Assignment =
From the entries below, count the lines with "worn". Write only the count.

Records for this exercise =
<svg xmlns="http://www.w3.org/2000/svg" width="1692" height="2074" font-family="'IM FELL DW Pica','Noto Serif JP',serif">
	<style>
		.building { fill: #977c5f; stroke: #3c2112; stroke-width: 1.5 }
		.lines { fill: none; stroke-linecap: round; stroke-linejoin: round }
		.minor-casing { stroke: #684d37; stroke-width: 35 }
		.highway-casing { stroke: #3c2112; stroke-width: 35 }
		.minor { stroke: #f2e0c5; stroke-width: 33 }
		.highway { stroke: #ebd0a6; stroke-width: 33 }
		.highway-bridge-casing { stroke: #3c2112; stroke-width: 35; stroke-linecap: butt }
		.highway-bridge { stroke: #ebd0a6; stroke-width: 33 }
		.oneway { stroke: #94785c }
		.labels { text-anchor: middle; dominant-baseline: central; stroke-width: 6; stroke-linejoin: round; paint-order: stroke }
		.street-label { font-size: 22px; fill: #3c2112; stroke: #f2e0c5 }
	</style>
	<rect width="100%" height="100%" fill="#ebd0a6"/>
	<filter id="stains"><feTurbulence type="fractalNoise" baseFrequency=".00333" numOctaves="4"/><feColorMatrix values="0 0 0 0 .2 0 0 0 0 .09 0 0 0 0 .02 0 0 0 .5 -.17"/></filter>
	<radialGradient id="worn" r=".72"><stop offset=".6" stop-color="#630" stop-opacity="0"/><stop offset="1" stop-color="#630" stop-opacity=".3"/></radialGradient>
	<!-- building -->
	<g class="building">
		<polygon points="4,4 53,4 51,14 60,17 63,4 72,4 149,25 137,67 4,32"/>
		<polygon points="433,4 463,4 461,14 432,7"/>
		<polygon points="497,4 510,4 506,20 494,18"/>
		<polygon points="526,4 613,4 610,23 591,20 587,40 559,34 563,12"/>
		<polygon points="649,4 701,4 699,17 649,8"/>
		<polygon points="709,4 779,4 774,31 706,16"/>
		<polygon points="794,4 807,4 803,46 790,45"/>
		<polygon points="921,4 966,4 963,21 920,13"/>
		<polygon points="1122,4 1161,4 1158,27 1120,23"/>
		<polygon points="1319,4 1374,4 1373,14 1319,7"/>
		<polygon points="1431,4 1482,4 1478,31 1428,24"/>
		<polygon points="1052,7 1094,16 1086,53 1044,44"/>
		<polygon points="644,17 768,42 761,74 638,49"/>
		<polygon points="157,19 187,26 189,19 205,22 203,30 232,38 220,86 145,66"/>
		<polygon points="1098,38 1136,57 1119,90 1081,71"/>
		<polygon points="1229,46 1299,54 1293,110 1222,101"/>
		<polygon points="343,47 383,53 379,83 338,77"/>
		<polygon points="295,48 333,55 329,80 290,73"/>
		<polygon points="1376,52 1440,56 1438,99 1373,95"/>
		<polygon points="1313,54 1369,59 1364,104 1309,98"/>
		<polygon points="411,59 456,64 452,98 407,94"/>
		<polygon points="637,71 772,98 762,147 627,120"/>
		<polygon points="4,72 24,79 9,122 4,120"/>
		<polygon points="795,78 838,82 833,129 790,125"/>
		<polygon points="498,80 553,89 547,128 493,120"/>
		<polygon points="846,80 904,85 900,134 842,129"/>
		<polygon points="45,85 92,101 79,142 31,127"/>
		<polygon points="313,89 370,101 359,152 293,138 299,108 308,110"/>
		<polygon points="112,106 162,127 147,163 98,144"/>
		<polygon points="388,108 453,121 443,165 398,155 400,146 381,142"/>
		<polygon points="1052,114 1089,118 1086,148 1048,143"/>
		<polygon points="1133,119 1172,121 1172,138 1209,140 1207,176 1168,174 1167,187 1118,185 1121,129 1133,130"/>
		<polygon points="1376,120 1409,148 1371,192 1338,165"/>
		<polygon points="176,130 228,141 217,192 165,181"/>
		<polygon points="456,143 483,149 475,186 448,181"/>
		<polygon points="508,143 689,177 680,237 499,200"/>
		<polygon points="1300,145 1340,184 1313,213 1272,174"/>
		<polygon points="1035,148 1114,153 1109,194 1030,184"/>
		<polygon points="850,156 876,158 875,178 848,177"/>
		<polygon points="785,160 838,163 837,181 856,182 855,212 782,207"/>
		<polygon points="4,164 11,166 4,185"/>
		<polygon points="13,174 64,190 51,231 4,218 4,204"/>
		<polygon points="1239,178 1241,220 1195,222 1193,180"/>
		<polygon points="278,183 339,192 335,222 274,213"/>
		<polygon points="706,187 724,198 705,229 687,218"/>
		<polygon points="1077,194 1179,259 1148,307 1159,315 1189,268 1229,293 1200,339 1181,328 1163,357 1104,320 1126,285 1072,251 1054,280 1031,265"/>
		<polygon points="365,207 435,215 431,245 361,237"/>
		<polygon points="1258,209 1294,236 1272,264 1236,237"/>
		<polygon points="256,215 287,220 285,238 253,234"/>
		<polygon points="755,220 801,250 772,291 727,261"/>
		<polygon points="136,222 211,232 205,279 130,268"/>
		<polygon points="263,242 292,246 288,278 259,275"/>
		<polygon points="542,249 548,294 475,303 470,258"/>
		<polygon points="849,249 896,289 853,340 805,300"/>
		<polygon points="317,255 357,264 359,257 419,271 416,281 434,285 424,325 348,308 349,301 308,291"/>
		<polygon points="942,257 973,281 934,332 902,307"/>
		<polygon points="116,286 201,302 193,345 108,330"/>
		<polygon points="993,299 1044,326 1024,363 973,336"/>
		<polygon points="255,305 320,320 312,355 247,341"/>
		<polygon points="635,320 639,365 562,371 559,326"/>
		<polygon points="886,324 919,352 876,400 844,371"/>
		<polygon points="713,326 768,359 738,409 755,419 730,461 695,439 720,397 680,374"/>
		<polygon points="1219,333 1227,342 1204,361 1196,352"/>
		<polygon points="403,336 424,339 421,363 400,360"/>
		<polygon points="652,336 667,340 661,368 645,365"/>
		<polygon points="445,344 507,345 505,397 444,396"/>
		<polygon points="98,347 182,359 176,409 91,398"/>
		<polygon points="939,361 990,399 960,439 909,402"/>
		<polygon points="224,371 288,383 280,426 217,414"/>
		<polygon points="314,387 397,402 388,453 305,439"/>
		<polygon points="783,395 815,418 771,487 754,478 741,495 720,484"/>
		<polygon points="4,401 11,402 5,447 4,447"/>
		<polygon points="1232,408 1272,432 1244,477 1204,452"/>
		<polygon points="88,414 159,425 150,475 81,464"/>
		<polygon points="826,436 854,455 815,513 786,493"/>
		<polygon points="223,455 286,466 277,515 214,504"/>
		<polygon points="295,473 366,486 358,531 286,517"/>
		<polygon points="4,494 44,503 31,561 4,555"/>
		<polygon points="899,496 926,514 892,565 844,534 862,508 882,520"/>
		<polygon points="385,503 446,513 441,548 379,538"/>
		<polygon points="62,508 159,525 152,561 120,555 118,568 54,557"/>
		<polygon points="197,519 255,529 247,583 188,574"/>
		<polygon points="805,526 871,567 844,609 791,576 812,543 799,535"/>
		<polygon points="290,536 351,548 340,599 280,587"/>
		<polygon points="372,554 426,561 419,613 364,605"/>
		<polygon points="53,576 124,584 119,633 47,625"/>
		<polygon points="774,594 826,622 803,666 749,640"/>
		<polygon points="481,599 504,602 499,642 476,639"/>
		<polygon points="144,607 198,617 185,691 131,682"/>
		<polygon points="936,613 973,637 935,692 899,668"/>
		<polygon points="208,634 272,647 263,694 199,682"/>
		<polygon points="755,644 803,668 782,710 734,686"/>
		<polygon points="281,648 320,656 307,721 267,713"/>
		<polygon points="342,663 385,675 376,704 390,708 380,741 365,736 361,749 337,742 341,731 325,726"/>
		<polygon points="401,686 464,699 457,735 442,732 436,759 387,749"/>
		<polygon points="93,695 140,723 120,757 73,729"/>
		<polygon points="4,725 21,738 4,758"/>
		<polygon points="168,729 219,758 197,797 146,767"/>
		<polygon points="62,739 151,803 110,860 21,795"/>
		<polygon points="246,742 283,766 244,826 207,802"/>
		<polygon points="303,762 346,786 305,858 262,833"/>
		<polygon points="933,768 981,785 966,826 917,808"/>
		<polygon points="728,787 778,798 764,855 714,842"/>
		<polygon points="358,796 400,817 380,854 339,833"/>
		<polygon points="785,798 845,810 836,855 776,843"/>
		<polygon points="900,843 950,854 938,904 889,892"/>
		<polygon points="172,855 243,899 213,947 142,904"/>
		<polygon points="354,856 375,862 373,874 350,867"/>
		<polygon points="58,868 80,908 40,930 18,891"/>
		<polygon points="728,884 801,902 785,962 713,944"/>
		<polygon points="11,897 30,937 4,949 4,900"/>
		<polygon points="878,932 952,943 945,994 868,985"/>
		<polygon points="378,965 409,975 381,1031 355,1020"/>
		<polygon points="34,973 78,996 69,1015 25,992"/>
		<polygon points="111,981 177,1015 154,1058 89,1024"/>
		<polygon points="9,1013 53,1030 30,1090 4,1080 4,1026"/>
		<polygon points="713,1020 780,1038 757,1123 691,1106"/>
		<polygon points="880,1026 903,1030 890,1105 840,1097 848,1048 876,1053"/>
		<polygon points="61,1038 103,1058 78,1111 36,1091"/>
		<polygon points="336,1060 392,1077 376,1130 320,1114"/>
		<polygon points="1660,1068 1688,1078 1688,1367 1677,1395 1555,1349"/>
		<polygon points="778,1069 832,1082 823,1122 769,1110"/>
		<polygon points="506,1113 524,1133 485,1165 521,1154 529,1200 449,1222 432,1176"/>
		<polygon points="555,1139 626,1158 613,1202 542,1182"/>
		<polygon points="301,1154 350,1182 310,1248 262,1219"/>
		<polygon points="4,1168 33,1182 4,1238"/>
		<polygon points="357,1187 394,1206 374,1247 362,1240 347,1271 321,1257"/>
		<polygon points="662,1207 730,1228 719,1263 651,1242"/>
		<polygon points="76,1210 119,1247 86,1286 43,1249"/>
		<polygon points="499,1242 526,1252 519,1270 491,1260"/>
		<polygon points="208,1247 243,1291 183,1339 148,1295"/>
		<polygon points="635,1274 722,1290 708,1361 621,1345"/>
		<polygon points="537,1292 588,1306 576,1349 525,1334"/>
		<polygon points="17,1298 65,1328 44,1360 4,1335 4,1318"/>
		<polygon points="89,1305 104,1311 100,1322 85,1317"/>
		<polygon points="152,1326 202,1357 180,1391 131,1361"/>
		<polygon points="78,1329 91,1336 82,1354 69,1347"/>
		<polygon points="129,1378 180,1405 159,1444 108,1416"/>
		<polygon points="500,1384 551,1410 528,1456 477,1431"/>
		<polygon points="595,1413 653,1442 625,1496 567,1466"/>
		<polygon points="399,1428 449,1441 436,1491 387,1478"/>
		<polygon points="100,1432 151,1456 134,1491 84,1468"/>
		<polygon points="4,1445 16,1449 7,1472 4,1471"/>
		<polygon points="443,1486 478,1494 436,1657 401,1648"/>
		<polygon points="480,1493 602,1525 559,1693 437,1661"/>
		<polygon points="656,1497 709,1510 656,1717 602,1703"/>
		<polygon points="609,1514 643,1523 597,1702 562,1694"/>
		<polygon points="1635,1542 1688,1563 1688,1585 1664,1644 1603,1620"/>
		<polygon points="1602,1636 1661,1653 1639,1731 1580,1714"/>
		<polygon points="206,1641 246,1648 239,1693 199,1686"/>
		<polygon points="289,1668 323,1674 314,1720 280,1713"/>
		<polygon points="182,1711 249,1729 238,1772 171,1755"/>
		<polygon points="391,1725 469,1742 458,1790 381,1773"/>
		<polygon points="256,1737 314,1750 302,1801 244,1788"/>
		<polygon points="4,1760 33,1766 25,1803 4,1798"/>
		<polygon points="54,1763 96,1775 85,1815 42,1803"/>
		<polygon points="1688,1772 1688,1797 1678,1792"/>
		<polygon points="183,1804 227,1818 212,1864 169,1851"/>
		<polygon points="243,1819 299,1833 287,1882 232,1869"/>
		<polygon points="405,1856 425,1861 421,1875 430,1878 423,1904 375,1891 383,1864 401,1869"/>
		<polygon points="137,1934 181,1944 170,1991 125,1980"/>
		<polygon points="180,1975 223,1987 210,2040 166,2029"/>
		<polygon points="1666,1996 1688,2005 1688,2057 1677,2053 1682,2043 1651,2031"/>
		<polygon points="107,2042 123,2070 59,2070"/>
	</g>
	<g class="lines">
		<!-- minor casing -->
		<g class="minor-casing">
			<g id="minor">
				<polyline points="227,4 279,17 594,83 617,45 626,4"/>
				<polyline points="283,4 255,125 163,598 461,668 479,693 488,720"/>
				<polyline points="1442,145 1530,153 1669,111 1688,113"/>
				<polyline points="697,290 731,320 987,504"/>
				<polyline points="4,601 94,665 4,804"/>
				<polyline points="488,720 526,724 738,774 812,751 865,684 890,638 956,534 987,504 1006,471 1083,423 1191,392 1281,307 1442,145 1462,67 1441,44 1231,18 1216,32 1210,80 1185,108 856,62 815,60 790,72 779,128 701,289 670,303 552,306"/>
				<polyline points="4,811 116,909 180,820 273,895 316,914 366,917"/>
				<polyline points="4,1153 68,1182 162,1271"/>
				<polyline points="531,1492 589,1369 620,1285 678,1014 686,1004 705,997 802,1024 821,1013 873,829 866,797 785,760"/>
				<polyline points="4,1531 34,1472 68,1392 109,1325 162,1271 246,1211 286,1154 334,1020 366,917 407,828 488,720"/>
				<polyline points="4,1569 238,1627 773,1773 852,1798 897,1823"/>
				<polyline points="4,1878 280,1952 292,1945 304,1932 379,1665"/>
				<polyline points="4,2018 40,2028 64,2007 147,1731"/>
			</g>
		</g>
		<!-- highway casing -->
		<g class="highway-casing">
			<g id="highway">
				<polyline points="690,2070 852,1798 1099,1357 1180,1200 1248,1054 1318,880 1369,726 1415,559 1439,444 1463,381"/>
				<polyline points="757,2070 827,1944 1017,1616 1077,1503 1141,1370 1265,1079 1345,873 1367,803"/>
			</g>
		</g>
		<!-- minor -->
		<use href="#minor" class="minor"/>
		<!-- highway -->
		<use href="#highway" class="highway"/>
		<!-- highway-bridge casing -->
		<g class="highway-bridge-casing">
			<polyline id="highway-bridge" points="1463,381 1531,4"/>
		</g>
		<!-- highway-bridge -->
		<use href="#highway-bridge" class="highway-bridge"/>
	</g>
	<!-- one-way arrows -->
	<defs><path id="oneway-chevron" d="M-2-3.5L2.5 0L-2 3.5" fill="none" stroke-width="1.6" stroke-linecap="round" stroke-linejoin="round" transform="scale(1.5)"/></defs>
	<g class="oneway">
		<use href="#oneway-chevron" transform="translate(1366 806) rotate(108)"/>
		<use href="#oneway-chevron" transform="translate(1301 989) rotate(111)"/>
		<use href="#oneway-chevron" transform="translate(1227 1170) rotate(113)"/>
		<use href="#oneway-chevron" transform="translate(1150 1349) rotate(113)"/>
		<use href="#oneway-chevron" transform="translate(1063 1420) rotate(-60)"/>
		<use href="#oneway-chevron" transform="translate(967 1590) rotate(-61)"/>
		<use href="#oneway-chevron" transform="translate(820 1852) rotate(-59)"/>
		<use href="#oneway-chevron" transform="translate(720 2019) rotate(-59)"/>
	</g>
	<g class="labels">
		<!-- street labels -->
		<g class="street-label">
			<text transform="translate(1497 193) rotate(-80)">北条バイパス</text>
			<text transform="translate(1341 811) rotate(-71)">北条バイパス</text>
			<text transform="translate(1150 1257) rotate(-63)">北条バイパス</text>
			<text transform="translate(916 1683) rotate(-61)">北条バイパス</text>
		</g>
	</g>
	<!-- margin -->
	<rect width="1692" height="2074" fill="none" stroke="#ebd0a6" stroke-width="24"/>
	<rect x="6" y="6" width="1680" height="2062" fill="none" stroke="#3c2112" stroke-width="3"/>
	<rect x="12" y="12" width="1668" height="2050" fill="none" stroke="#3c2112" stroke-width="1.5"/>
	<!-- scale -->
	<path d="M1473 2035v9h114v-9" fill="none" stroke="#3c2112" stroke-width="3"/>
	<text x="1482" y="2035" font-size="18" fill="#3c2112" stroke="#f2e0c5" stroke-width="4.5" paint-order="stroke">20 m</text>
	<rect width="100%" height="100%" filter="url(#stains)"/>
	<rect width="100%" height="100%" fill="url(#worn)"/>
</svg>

Exercise answer =
2